*** Source extract ***

FIGURE 1. Nrf2 modulates EMT near the leading edge during collective migration. (A–C) Immunocytochemistry of RT4 bladder cancer cells measuring Nrf2 (left column), ZEB1 (center column), and E-cadherin (right column) protein levels in a cell migration assay for (A) CRISPR/Cas9 NFE2L2-KO Pool RT4 cells (KO), (B) RT4 cells (Control), and (C) sulforaphane treated (7.5 μM, 24 h) RT4 cells (SFN), respectively. Scale bars, 50 μm. (D–F) Quantification of immunocytochemistry data. (D) Average intensity of each cell in the whole monolayer. One-way ANOVA with post-hoc Tukey’s test was used to compare across groups (NRF2: KO n = 598 cells, Control n = 503 cells, and SFN n = 564 cells. ZEB1: KO n = 385 cells, Control n = 1267 cells, and SFN n = 1166 cells. E-cadherin: KO n = 385 cells, Control n = 1268 cells, and SFN n = 1166 cells). (E) Intensity distribution in the migrating monolayer measured as number of cell layers (position from the leading edge). Data represent mean ± S.E.M. (F) Heatmap of representative cells at the leading edge for Nrf2, E-cadherin, and ZEB1, respectively. Each cell at the leading edge is indicated by “Cell #” where cell #1 refers to the first measured cell from top to bottom. Results are from six experiments performed across different days.
Nrf2 upregulation via sulforaphane (SFN) treatment and Nrf2 downregulation in CRISPR-Cas9 RT4-Pool-knockout (KO) cells resulted in significant enhancement and reduction of Nrf2 across the migrating monolayer, respectively (Figure 1D, left column). Moreover, the Nrf2 distribution showed a significant dependence on the distance from the leading edge. Sulforaphane treatment enhanced the overall level of Nrf2, as expected, but also shifted the maximum level of Nrf2 toward the interior region (layers 3–7) of the migrating cell monolayer (Figure 1E, left column). In contrast, Nrf2 KO resulted in a significant decline in the Nrf2 expression, especially in the interior region of the migrating monolayer. We observed no significant difference across groups at the leading edge (Figure 1F, left column).

*** End of Source extract ***

## What you need to do
1: In the passage on Nrf2 and cell migration, what dose of sulforaphane was given to the RT4 cells, and for how long?
2: Continue the passage on Nrf2 and cell migration from its last sentence.
The entries aren't needed here.

*** Study material ***

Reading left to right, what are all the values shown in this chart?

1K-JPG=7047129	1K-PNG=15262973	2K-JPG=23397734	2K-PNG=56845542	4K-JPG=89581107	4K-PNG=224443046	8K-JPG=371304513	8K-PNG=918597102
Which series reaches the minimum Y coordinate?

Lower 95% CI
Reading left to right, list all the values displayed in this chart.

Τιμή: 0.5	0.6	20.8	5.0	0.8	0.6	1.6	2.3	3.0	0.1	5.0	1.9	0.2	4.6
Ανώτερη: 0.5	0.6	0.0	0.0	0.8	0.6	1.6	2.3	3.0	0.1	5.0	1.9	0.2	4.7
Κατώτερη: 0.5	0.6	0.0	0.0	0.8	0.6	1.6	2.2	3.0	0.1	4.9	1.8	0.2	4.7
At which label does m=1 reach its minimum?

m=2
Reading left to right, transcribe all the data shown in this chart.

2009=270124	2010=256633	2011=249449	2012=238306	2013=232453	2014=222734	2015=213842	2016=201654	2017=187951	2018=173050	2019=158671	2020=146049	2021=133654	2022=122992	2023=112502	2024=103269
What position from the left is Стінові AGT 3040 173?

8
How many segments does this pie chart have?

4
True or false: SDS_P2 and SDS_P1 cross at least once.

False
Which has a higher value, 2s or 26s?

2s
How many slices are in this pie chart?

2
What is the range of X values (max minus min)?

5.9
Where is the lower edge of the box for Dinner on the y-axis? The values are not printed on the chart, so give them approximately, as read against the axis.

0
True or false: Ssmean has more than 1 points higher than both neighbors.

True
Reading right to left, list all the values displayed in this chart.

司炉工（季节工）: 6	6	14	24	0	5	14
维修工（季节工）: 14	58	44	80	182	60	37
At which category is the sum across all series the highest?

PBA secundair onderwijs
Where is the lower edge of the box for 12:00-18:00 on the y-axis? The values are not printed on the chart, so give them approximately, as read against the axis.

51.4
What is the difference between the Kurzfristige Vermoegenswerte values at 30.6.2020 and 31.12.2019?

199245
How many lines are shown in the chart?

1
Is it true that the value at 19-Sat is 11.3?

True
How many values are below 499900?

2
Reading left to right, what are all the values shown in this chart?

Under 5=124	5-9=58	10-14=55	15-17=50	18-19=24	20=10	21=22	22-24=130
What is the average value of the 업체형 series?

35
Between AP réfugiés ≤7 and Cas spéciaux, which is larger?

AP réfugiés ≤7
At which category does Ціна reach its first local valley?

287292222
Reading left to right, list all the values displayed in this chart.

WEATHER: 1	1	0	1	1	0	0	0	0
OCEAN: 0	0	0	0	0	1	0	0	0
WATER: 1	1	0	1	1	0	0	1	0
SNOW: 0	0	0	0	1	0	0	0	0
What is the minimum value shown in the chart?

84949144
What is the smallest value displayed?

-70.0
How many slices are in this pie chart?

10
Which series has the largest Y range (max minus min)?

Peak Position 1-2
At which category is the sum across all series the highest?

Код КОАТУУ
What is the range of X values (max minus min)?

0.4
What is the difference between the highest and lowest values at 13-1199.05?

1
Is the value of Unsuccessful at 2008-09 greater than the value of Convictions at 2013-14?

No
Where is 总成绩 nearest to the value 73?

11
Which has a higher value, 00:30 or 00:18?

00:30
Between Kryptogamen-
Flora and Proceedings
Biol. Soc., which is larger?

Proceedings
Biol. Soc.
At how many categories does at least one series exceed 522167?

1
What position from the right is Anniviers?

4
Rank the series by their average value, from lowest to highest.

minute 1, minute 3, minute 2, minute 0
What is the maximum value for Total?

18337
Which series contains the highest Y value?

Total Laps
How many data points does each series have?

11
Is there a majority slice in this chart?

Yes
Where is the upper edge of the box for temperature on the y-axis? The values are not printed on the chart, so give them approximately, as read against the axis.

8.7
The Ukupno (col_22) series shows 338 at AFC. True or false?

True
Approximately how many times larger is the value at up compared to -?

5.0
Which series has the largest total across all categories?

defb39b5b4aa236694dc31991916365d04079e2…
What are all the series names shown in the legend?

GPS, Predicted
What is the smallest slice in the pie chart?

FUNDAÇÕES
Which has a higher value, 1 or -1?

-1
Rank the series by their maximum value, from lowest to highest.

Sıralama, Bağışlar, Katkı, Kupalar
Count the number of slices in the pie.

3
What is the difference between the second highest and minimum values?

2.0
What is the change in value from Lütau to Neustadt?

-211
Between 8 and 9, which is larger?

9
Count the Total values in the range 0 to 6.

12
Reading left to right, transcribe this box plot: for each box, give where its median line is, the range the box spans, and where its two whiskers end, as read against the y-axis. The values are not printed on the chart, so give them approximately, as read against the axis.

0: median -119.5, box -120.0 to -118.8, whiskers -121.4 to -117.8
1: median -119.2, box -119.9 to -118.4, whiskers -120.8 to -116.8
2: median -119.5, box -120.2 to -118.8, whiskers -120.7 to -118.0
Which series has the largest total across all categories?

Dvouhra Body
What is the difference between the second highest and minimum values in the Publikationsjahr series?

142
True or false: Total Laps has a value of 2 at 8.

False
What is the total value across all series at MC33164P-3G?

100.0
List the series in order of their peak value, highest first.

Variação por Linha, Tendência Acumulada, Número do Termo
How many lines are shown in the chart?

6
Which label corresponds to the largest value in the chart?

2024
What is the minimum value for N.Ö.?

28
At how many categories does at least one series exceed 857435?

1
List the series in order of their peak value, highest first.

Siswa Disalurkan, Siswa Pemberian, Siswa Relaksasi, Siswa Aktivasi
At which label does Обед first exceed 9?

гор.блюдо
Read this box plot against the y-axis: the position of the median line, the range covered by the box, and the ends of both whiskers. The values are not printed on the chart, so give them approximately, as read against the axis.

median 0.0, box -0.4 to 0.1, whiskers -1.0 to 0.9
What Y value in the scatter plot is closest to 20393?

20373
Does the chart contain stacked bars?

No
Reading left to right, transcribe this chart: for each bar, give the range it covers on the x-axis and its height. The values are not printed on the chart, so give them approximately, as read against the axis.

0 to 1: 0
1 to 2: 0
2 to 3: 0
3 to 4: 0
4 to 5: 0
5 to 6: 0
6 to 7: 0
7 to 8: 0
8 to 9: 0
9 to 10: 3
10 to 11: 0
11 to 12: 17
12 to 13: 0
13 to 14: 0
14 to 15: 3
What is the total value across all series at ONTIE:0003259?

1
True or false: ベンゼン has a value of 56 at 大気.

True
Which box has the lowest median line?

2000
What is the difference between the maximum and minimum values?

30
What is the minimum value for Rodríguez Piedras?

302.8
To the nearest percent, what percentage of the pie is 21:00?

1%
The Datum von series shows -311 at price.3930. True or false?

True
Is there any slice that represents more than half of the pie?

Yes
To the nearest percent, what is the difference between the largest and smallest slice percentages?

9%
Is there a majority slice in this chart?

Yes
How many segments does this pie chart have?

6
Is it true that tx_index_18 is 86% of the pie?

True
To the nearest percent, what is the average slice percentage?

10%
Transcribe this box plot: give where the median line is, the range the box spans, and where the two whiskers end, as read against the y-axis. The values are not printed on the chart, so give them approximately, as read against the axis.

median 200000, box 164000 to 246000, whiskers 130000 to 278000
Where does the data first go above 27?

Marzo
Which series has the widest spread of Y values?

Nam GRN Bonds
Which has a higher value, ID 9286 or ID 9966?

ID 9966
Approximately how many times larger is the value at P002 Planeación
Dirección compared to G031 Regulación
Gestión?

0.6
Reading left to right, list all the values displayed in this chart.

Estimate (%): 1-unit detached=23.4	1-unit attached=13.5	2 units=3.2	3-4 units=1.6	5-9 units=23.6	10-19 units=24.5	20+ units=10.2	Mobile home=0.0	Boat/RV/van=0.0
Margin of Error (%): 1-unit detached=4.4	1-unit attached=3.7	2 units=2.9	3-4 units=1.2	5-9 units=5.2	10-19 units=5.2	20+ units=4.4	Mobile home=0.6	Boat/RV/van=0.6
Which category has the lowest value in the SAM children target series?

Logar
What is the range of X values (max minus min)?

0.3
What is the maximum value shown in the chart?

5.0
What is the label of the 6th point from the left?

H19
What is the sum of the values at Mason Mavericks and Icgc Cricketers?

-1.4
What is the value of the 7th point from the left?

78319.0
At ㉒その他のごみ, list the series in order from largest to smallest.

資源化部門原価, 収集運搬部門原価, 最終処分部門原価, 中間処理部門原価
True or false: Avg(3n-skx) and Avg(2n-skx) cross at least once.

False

*** End of Study material ***

## Numbered responses
1: 7.5 μM for 24 hours.

2:
We further examined the EMT markers in the migrating front of the monolayer. In the control case, a reduction of E-cadherin was observed near the leading edge, suggesting that cells near the leading edge may undergo EMT, reminiscent of earlier observations (Riahi et al., 2014). For the KO group, we observed an overall reduction of E-cadherin and an enhancement of ZEB1, thus suggesting that cells displayed a more mesenchymal phenotype as compared to control. Both control and Nrf2 KO exhibited EMT activation that gradually fades as a function of distance from the leading edge. In contrast, the sulforaphane group showed high levels of both E-cadherin and ZEB1 compared to the control and thus suggesting a hybrid E/M phenotype (Figure 1D, center and right columns). Furthermore, when examining the spatial distribution, E-cadherin was lowest near the leading edge across all groups, and ZEB1 was highest near the leading edge for the KO group. Interestingly, both E-cadherin and ZEB1 were maximized at rows 3–7 for the sulforaphane group (Figures 1E,F, center and right columns). The formation of hybrid E/M cells was further analyzed by estimating the intensity product of E-cadherin and ZEB1 (Supplementary Figure S2). The intensity product, which signifies cells with both mesenchymal and epithelial signatures, was maximized in the interior region (∼ row 5) of the migrating monolayer for control and sulforaphane. This value was enhanced with sulforaphane treatment, and the peak shifted toward the leading edge. These results suggested that Nrf2 prevents a complete EMT and instead stabilizes a hybrid E/M cell phenotype near but not directly at the leading edge during collective cancer migration.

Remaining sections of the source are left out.